[Records excerpted from a collection]
>>>

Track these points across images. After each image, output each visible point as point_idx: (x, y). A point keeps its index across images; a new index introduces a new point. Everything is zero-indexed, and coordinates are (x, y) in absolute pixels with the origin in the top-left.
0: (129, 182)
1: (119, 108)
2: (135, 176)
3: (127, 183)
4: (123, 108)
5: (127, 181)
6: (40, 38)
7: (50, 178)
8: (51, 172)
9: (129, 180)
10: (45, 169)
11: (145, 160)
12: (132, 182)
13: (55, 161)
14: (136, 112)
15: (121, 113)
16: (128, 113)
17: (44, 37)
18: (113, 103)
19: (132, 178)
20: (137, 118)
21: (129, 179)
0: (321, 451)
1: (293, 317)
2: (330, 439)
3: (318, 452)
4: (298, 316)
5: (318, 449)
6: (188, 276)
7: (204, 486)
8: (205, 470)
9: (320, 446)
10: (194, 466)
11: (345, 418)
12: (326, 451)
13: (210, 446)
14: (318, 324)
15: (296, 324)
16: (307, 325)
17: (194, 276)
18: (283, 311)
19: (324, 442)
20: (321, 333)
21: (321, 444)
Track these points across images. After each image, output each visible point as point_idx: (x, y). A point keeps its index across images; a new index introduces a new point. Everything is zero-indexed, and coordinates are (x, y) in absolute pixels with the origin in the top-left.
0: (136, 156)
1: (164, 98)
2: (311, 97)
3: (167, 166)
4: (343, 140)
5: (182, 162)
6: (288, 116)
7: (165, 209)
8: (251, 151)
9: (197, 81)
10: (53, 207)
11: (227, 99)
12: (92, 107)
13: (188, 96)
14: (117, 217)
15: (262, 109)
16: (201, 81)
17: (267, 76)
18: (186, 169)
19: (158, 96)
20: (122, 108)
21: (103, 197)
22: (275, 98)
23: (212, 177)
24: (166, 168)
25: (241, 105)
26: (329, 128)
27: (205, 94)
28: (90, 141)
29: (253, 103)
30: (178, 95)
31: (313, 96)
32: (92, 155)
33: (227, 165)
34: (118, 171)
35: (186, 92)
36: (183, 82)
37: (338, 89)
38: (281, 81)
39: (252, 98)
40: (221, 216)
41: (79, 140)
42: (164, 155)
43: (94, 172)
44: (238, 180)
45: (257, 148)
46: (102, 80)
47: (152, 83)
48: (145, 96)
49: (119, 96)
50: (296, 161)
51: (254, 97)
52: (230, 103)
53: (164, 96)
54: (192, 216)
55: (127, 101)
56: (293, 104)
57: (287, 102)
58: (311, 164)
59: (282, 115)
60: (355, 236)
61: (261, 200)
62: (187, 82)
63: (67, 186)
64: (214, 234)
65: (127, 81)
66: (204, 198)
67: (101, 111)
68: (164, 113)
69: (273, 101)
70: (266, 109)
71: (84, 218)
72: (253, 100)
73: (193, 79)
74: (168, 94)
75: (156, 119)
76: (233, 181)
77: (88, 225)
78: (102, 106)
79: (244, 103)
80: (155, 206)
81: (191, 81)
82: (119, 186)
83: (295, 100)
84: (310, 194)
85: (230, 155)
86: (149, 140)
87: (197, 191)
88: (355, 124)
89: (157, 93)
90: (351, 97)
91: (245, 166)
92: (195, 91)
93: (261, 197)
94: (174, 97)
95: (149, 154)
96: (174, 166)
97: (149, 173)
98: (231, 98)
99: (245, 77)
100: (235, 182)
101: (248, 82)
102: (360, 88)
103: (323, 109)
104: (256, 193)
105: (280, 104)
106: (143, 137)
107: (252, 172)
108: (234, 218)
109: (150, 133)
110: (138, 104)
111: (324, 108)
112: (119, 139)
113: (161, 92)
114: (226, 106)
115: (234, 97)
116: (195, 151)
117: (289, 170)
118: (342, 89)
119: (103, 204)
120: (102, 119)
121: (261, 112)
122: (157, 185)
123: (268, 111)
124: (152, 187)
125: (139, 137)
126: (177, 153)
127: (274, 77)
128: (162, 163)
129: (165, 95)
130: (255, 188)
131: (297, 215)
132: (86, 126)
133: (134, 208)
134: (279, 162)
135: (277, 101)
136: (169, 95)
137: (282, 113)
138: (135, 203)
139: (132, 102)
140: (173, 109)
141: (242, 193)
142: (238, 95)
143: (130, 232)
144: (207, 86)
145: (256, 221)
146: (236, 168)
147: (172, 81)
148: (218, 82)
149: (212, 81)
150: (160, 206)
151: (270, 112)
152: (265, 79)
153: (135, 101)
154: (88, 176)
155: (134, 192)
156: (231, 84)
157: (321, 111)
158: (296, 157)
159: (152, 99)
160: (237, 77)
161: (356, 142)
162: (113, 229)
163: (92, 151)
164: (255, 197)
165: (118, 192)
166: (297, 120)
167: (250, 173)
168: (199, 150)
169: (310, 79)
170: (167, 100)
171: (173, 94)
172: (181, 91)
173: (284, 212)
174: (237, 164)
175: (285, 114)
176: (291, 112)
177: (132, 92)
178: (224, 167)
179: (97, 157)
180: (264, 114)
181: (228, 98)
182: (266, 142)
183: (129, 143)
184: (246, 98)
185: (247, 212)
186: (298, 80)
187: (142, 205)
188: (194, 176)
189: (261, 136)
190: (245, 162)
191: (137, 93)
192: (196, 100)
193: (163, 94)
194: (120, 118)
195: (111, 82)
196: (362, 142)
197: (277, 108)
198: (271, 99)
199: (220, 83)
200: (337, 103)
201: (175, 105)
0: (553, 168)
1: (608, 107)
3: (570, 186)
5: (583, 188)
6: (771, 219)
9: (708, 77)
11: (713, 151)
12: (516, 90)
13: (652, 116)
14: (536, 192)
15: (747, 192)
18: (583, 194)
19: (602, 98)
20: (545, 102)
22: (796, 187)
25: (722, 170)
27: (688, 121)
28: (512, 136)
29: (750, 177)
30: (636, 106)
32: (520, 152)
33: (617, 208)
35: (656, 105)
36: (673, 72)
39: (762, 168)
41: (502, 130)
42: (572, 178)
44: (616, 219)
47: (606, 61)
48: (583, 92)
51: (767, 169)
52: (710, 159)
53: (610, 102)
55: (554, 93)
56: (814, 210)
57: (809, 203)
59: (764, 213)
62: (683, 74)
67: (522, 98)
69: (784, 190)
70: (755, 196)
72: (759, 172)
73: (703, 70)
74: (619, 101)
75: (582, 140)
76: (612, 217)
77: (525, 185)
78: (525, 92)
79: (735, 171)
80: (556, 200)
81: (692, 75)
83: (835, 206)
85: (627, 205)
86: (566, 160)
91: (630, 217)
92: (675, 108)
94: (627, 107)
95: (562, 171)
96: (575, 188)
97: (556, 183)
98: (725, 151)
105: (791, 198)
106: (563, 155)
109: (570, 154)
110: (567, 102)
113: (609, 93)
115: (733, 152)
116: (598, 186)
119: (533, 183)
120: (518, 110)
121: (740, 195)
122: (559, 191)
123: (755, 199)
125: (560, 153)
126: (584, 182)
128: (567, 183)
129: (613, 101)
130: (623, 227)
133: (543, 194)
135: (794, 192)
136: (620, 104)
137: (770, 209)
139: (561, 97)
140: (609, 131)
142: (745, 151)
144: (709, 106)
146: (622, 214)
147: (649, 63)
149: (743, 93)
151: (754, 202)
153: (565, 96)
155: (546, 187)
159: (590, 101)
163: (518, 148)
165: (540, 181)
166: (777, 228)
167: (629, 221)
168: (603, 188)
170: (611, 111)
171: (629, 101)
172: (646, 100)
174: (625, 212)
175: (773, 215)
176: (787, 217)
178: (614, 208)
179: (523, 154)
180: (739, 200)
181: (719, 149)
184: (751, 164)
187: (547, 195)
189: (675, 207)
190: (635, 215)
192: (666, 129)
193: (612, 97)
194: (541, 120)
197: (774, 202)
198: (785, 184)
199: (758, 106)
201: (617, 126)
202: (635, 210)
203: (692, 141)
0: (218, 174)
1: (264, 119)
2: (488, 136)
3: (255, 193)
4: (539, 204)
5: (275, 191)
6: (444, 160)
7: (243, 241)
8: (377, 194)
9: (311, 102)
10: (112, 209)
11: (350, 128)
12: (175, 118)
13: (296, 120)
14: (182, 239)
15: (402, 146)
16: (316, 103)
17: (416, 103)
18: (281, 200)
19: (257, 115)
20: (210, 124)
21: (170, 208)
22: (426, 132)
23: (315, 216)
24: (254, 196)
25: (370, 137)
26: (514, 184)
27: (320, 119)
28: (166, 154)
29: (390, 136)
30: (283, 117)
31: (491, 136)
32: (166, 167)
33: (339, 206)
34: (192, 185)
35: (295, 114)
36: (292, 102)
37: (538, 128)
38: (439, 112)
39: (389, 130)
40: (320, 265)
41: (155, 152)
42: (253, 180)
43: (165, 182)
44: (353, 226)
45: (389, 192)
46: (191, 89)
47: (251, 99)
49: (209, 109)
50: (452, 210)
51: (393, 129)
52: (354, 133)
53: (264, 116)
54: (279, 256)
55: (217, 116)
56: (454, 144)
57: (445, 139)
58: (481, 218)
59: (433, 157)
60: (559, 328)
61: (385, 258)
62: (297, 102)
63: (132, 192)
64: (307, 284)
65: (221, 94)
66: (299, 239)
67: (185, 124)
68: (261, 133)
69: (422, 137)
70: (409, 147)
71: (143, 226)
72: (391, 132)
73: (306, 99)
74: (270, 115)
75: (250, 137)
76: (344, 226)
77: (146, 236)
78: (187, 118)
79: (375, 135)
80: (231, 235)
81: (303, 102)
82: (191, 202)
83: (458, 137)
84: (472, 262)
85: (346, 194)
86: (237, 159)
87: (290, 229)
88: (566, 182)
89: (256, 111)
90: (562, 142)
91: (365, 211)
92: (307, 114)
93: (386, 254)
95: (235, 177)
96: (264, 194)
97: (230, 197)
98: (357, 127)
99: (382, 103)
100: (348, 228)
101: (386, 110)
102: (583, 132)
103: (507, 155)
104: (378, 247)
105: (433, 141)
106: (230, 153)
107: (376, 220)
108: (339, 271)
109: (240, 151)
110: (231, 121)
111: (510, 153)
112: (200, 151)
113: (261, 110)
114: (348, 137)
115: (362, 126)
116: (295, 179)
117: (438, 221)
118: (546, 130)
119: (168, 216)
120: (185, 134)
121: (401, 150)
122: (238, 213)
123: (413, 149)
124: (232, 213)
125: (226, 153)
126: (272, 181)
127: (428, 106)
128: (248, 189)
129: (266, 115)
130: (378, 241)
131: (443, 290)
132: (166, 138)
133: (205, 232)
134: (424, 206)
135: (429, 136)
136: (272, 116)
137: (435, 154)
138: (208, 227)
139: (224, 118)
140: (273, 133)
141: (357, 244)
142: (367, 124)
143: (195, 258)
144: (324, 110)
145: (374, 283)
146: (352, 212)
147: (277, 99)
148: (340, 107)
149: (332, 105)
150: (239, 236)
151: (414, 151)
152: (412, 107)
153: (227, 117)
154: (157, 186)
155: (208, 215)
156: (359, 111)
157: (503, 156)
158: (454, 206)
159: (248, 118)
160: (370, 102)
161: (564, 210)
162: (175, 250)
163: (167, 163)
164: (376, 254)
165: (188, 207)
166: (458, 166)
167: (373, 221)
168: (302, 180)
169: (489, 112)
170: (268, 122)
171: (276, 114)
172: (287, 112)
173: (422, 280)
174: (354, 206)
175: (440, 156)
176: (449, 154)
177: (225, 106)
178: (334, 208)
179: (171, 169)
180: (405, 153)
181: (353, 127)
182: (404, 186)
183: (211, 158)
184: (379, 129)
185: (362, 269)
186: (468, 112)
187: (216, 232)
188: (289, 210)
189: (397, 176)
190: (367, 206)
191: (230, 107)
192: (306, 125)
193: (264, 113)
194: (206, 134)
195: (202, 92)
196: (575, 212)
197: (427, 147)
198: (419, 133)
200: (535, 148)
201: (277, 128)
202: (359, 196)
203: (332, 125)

<<<

Problem statement: From the records above, transcribe without alteration every line from the one with "27: (205, 94)" to the one with "60: (355, 236)", inclusive.

Written response:
27: (205, 94)
28: (90, 141)
29: (253, 103)
30: (178, 95)
31: (313, 96)
32: (92, 155)
33: (227, 165)
34: (118, 171)
35: (186, 92)
36: (183, 82)
37: (338, 89)
38: (281, 81)
39: (252, 98)
40: (221, 216)
41: (79, 140)
42: (164, 155)
43: (94, 172)
44: (238, 180)
45: (257, 148)
46: (102, 80)
47: (152, 83)
48: (145, 96)
49: (119, 96)
50: (296, 161)
51: (254, 97)
52: (230, 103)
53: (164, 96)
54: (192, 216)
55: (127, 101)
56: (293, 104)
57: (287, 102)
58: (311, 164)
59: (282, 115)
60: (355, 236)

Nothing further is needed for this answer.